The researchers scraped dental calculus from the partial remains of two people found in San Teodoro Cave – ST3, an adult man whose only earthly remains are his skull and part of an arm bone; and ST5, an individual believed to be female whose cranial cavity, partial jaw and fragmented arm bones survived.
Although the amount of dental calculus on ST3 and ST5 would not be remarkable for a modern human with all our sugared drinks and starches, these two had poor dental hygiene for their time. “In the Upper Palaeolithic Era, it is not common to find dental calculus because they normally eat meat as a main food source,” Gabriele Scorrano explains.
Most previous work with dental calculus focused on looking for milk proteins – a key marker for animal domestication, Gabriele Scorrano explains. But this time, the team broadened their scope and compared protein samples against a genetic database of plants and animals that these ancient Sicilians could have had for dinner.
Perplexing ibex
Gabriele Scorrano and his collaborators got an unprecedented sneak peek into the ancient Sicilians’ menu, from wild peas to wild boar. (They did not, as it were, get milk.)

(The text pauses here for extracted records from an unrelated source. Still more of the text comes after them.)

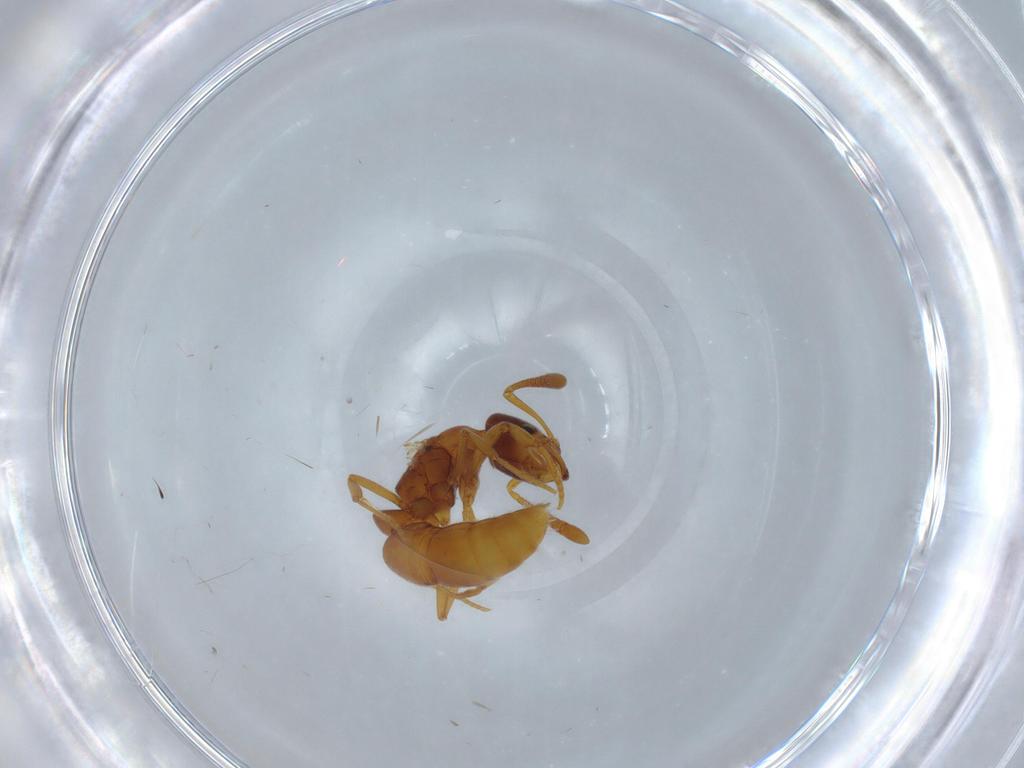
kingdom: Animalia
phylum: Arthropoda
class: Insecta
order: Hymenoptera
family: Formicidae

Although some of the genetic hits seemed to be misfires (including a match with chickpeas, which were not cultivated until nearly 7,000 years later), the researchers identified proteins from extinct ancestors of cattle, wild boar and the European wild ass (hydruntine). That is in accordance with the palaeontological evidence, since bones from all three species were found in the Cave.
The researchers were excited to confirm that hunter-gatherers in Sicily ate fish. Small wonder – the Cave is within a stone’s throw of two rivers, and seafood is a staple of modern Sicilian cuisine today, but direct evidence has eluded archaeologists because tiny fish bones are not preserved well in the fossil record. Both ST3 and ST5 had dined on common carp, while ST5’s dental calculus also contained proteins that match a small shark species.

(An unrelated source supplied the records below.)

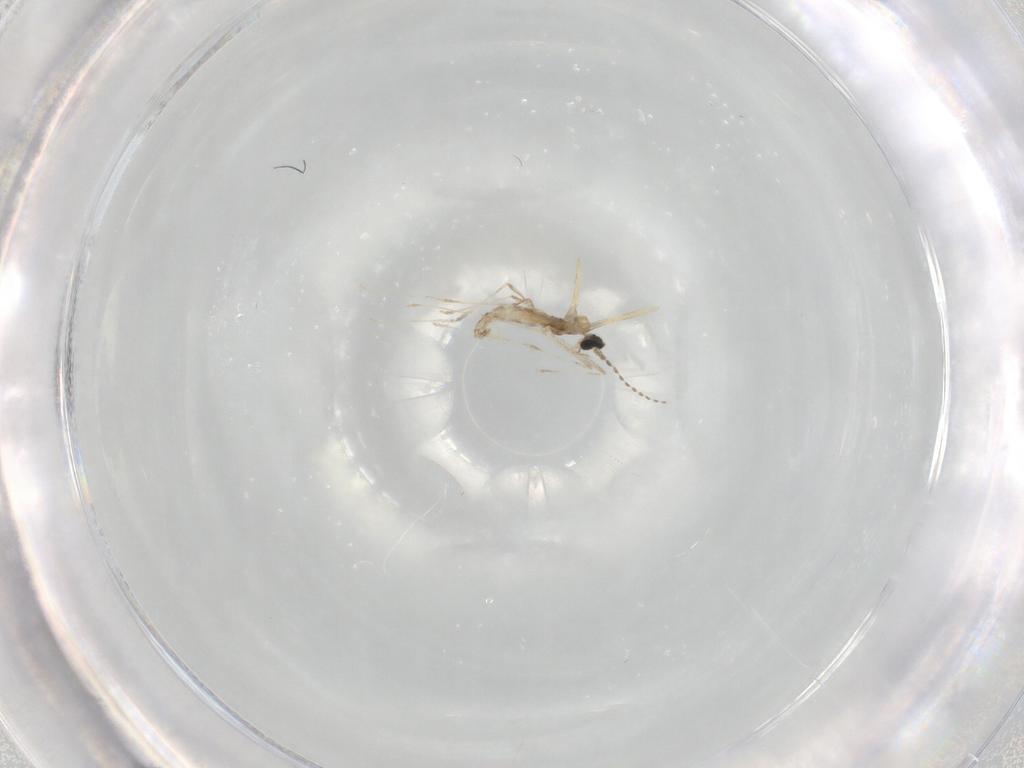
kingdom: Animalia
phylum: Arthropoda
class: Insecta
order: Diptera
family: Cecidomyiidae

Gabriele Scorrano says the greatest revelation for the team was the genetic signature of the ibex – a goat-like creature that palaeontologists are certain was not a natural resident of Sicily.
However, the ibex was native to mainland Italy. There are only a few possible explanations, Gabriele Scorrano says – the people in San Teodoro could have travelled from mainland Italy to Sicily during their lifetimes, an enterprising hunter-gatherer somehow brought an ibex to Sicily or there was a trade relationship between two distinct communities.
“This was information we did not expect to find,” Gabriele Scorrano explains. “You can even use proteins in dental calculus to determine contact between or immigration of populations.”
“If you find proteins from species that you know were not present at that time in this specific place, they came from abroad,” he explains.
The future of molecular dentistry
Gabriele Scorrano and his team say that their results from the San Teodoro Cave are a strong proof of concept for the power of analysing the proteins trapped in dental calculus.
The first “toothbrushes” archaeologists have been able to document did not emerge until about 3,500 BCE in Egypt and Babylon, but researchers believe that the desire to remove things stuck in your teeth predates Homo sapiens. (Even great apes today have been observed using sticks as toothpicks and blades of grass as crude dental floss.)
Plaque and dental calculus really hit their stride with the advent of farming, when carbohydrate first comprised most of our diet. “You can see really huge quantities of dental calculus in many individuals after the introduction of agriculture,” Gabriele Scorrano says. “I do not think they used anything to clean their teeth.”
Their dental hygiene loss is our scientific gain – Gabriele Scorrano thinks that the techniques developed by his team could be applied to countless other ancient remains across the world, if some teeth survived and their owners were not oral hygiene prodigies. Analysing DNA and protein in concert make the insight into the ancients’ lives greater than the sum of their parts, Gabriele Scorrano emphasises. “One plus one is more than two,” he says.